In advance of our lunch, I had requested her to reserve a table at one of the Met's several popular cafes on my behalf. But a surprise awaits me: she has booked me as her guest in the exclusive members' third-floor dining room, an elegant space overlooking, through sloping plate glass windows, expansive views of the Egyptian obelisk and Central Park's treetops. The pale cherrywood walls are devoid of artworks for its well-heeled, art-fatigued clientele; Chef Fred Sabo makes an appearance, to look over his guests. His menu is as simple and stylish as the restaurant. Navina is vegetarian, and orders salad; I go for the crab cakes.
Both of us are feeling Deccaned-out.

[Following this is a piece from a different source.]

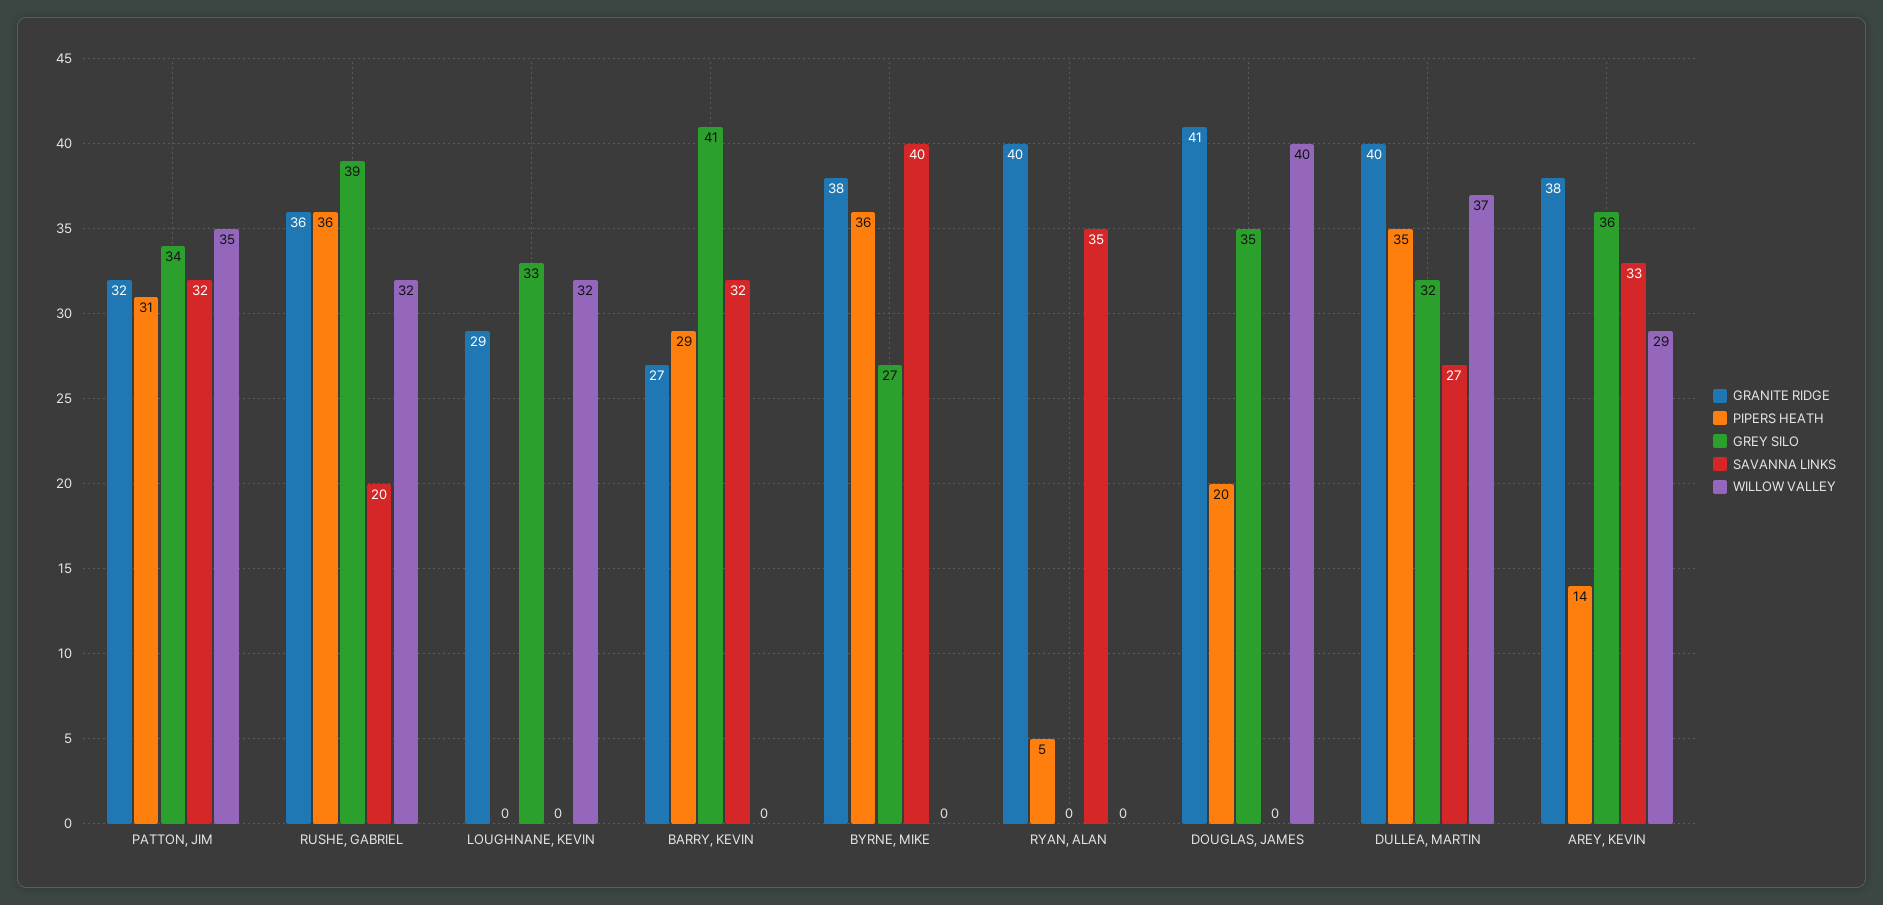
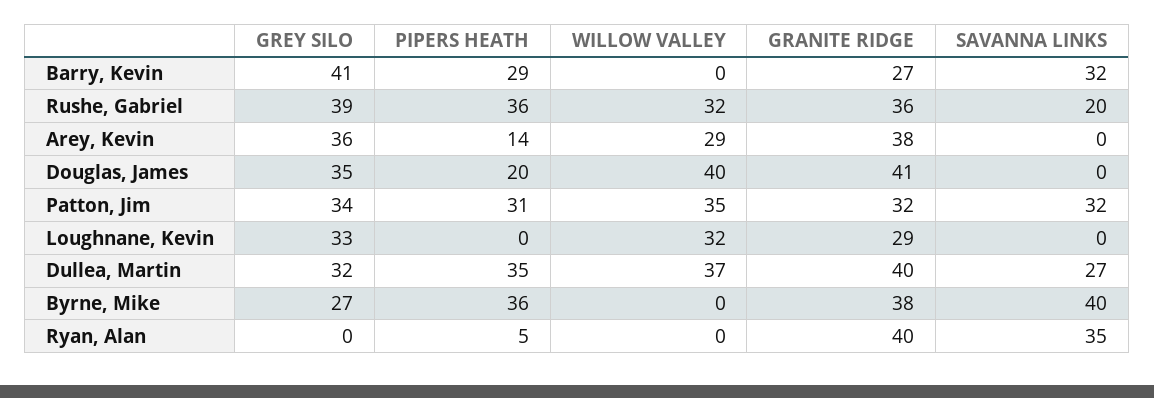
SAVANNA LINKS, AREY, KEVIN: 33 -> 0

I wonder aloud, whether her peripatetic upbringing as the daughter of diplomat Salman Haidar and theatre actress Kusum Haidar, fostered her development as an art historian and administrator. (Certainly, the beautiful spoken voice and patient negotiating skill must be a result). It is true that she was born in London where her father was posted as a junior diplomat; later she went to Bal Bharati Public School in Delhi followed by Sanawar. Graduating from St Stephen's in 1987 she was, like many of her generation, "unsure, directionless... only confident of my Indian-ness. After 15 years in New York I still hate being called an NRI."
As in some Virginia Woolf manifesto, two women sealed her future: her mother's sister died, leaving her a small bequest; and her godmother, Najat Sultan, the women's activist who was Kuwaiti, urged her to use the money and enrol at London's School of Oriental and African Studies. Culturally speaking, though, her mind was a tangle of history witnessed and learnt: an acquaintance with dzong architecture, during her father's tenure in Bhutan, knowledge of Urdu and Persian literature acquired from his lineage of Aligarh educationists, and the unforgettable images of Bamiyan's Buddhas during an earlier stay in Kabul. It was only after an intense course at Christie's in London that her focus sharpened. She applied for a Ph D at Oxford and returned to India in 1991 for field work on the social and religious history of the Kishangarh school of painting from 1650-1850. She lived in Tilonia, Bunker Roy's village, in district Ajmer, but Kishangarh's ruler, fiercely possessive of his hoard of paintings, presented a challenge. Only through the good offices of a Muslim courtier was she allowed to examine records and certain pictures. At Oxford she met her future husband Bernard Haykel, a Lebanese Christian (he is now the youngest professor of Middle Eastern history at Princeton) and they moved to America.
Over coffee and Chef Sabo's fragrant orange almond torte, she tells me how much she "resented leaving my children for long hours" for the demanding, competitive world of art curators. From 2011-15, she helped in the major expansion of the Met's 16 Islamic galleries with 1,000 objects and also documented Kuwait's prized Mughal jewellery collection. Discreetly she draws a veil on the subject when I ask if she was offered the job of heading the National Museum in Delhi. In that gentle, firm voice she adds: "My job may seem glamorous but it can be a gilded cage. It took me years to slowly win the respect of my colleagues and peers. Proof that I could rise to their standard made the Deccan show possible. There are few museums in the world who will give you such a chance."